Eve looked up at her and smiled. “Come on, Vilma…”
Tilda broke off another piece of chocolate. “Really, what’s Andrew upset about?”
“Louise,” Eve said. “There was this guy at the bar and he looked like fun and I was done for the night so I had a drink. Well, Louise had a drink. I don’t think I’d be his type. I never am.” She shrugged that off. “Andrew’s just overprotective.”
“He’s overpossessive,” Tilda said. “He wants you home being safe little Eve.”
“Then he shouldn’t be paying me to be dangerous Louise,” Eve said, rolling onto her back. “I hate it when he makes me feel guilty. He was never jealous of you and Scott.”
“He’s never jealous of me at all,” Tilda said, wiggling her fingers at the dog.
“He knew Scott was all wrong for you. He knew it wouldn’t last.” Eve held out her hand. “Give me the chocolate.”
Tilda tossed the bar down to her. “Scott was perfect.” She patted the quilt. “Come here, Steve.”
The dog romped down the length of the bed to her, landing in her lap with a clumsy splat, and she laughed because he liked her so much.
“See, his name is Steve,” Eve said. “And I don’t think you want a perfect guy. I think you’ve got some Louise in you. I think you want a burglar in the night.”
Tilda petted the dog. “I am so not Louise.”
“Like Barbara Stanwyck in The Lady Eve,” Eve went on as if she hadn’t spoken. “She says she wants a guy to take her by surprise like a burglar.” Eve rolled up on her elbow, chocolate on her mouth, her blue eyes wide and innocent. “So tell me about your burglar.

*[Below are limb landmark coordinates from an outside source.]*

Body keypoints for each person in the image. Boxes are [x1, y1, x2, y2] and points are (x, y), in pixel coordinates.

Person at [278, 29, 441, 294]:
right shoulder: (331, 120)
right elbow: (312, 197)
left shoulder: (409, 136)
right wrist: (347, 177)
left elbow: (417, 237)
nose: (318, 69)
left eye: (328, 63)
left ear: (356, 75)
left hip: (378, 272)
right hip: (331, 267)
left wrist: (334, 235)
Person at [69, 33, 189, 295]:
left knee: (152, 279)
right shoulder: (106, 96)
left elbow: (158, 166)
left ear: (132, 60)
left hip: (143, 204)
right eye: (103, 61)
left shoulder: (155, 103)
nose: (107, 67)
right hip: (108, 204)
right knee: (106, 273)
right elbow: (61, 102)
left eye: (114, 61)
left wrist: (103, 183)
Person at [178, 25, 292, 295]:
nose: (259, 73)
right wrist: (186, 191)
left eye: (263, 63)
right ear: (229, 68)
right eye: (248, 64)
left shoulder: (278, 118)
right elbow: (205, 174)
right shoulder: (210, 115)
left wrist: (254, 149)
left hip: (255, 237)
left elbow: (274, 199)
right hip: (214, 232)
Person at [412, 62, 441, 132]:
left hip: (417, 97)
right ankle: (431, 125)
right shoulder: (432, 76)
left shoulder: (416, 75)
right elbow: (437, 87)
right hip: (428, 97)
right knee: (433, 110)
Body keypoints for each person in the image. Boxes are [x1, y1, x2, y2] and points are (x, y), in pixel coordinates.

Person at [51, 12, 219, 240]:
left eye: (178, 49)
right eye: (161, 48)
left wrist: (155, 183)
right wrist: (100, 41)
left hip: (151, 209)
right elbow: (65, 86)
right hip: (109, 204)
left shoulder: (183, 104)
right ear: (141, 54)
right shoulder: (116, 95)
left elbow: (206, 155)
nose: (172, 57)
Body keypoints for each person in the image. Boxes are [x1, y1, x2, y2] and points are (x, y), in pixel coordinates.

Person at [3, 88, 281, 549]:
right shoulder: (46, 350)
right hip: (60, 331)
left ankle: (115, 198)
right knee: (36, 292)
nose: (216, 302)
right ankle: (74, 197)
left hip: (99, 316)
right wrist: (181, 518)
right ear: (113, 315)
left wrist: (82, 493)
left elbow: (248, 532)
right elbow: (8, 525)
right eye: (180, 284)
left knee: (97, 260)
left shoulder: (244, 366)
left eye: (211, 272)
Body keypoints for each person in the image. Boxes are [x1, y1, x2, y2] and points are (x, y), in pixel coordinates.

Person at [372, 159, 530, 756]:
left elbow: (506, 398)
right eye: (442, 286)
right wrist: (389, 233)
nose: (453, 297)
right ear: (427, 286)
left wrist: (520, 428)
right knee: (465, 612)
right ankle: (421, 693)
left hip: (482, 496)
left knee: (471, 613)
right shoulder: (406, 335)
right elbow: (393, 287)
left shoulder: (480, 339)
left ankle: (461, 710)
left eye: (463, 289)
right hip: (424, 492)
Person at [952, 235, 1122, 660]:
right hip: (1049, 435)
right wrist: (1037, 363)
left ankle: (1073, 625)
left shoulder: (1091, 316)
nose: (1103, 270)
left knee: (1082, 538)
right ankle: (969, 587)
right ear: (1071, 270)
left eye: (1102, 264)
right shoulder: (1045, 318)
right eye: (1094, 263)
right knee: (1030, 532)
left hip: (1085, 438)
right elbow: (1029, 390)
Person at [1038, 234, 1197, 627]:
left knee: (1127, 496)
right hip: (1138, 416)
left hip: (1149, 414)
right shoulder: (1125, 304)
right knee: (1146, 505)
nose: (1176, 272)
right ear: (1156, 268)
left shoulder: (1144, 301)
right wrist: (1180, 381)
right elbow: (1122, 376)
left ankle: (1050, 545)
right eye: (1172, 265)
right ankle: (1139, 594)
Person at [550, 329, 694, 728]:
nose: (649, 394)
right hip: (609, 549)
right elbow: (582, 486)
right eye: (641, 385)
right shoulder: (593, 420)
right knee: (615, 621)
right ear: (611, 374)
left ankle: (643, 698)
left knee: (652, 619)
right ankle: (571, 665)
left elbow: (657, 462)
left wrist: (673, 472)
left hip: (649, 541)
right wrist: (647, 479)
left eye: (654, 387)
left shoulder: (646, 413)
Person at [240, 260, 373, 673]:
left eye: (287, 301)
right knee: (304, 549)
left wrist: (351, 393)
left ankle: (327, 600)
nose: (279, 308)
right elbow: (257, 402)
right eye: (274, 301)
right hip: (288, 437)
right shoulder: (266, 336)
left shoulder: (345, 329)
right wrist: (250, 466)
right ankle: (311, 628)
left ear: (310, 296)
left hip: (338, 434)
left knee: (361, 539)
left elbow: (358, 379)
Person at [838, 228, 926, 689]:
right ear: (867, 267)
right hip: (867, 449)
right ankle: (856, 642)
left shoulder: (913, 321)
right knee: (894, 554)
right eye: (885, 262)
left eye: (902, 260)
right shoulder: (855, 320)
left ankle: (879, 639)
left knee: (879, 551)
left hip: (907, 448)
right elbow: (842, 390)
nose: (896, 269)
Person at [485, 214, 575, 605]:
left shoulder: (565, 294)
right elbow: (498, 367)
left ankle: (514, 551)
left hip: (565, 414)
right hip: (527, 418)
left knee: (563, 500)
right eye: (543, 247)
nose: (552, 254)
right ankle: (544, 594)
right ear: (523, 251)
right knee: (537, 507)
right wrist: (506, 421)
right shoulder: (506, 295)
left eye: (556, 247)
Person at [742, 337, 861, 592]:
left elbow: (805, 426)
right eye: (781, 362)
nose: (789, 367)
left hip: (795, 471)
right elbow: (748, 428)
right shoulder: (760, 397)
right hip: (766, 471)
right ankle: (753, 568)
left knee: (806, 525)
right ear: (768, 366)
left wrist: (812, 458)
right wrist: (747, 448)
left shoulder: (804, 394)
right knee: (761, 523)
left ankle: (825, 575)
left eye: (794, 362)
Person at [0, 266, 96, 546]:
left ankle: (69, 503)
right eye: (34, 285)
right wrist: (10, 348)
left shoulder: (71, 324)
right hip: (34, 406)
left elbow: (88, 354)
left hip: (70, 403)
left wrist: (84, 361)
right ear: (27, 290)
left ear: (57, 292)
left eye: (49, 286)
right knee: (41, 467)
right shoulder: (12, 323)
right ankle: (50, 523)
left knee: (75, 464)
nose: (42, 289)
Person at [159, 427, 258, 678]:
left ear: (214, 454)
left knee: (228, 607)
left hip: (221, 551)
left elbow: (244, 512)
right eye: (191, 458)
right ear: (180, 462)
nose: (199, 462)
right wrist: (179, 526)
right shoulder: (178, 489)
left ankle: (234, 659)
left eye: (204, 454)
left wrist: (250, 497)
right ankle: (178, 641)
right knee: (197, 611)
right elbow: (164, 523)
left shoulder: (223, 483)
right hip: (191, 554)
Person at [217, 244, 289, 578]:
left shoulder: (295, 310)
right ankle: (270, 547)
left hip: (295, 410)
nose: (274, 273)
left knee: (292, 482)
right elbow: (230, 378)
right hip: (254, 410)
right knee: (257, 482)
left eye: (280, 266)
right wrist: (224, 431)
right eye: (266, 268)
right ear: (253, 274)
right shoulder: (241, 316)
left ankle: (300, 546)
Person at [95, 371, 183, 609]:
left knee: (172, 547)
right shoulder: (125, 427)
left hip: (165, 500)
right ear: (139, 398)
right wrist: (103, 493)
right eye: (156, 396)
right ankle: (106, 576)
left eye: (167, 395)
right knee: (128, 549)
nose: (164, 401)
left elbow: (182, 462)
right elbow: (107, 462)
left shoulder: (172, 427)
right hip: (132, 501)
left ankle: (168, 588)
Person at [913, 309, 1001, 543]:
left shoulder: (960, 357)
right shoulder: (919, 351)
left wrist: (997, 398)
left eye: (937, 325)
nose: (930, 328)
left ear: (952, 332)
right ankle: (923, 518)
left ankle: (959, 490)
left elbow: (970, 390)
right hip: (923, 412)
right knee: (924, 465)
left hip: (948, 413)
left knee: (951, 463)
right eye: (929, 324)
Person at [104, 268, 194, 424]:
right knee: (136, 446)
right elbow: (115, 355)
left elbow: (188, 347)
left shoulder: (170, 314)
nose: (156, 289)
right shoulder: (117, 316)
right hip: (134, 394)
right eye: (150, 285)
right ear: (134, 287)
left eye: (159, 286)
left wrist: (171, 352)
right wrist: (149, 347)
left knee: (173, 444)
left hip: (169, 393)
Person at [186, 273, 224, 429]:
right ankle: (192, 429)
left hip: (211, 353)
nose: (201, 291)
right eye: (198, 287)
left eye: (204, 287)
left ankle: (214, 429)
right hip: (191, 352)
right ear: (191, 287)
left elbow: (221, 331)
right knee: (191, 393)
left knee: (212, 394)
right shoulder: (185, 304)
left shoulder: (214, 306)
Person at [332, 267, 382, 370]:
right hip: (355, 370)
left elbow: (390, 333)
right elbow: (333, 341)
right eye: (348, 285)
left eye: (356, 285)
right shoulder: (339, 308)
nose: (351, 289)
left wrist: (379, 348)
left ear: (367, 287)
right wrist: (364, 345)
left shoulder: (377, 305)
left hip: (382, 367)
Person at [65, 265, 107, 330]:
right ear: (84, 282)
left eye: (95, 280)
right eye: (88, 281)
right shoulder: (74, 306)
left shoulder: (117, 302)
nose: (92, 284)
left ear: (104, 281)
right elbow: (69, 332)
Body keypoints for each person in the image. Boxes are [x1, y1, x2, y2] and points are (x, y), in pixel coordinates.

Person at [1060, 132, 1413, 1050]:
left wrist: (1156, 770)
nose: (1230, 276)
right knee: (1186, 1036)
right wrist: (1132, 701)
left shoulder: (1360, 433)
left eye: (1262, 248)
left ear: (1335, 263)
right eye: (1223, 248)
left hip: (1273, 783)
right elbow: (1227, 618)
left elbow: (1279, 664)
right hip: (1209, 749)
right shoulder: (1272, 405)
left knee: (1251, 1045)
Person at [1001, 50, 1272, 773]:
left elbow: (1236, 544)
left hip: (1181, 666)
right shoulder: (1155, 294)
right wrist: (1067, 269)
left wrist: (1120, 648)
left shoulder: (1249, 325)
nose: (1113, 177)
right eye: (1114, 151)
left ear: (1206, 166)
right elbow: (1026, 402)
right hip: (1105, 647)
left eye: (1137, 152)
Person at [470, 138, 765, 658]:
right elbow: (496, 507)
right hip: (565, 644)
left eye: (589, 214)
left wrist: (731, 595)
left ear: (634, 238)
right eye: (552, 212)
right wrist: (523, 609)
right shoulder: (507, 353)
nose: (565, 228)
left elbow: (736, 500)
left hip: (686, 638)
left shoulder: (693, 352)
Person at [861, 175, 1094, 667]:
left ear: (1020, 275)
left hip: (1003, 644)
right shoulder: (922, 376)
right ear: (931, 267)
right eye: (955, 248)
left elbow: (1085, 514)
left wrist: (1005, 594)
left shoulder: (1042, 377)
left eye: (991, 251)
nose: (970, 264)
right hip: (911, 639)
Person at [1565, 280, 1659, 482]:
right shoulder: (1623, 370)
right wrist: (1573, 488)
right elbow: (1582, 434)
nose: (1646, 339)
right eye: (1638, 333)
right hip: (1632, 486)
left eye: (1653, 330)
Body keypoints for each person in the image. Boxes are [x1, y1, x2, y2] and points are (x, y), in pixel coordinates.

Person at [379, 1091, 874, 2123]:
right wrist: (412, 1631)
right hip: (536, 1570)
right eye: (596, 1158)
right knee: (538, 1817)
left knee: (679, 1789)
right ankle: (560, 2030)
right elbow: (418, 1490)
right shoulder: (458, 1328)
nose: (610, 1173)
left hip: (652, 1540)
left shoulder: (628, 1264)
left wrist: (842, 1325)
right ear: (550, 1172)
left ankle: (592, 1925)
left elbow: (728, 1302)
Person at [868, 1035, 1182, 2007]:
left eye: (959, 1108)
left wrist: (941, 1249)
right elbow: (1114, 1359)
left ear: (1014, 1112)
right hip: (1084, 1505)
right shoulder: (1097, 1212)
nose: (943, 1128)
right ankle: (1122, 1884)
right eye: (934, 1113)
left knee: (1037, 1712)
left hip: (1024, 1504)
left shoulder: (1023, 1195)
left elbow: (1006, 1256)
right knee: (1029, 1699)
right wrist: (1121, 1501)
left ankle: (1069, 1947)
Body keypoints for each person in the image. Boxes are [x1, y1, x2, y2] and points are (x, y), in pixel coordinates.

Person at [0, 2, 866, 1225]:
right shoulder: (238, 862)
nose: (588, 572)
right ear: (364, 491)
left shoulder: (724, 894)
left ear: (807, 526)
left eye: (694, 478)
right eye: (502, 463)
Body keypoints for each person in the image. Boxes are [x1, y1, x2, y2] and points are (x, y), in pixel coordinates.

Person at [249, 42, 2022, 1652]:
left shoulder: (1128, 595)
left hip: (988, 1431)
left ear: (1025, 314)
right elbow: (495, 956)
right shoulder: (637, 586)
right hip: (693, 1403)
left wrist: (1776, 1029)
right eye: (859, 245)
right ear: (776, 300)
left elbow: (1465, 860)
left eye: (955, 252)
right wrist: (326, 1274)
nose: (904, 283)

Was he hot?”
“So Andrew’s mad at you,” Tilda said, gathering the dog up in her arms.
“That good, huh?” Eve broke off another piece of chocolate. “Was he perfect?”
“No.” Tilda thought about his kiss in the closet and shivered. “Not even close.”
“Oooh,” Eve said, grinning at her. “Perfect.”
“See, this is why I should never talk to you about boys,” Tilda said. “You encourage me to be bad, and I get into trouble.”
“You bet,” Eve said.
“Give me the damn chocolate,” Tilda said, letting Steve settle back onto the bed, and Eve tossed it to her.
“So why did he steal the painting for you?”
“I think he felt sorry for me.” Tilda broke off another piece.
“And the Bundle of Lust part?” Eve said. “Come on. Give it up.”
“There’s nothing,” Tilda said primly, but she started to grin in spite of herself.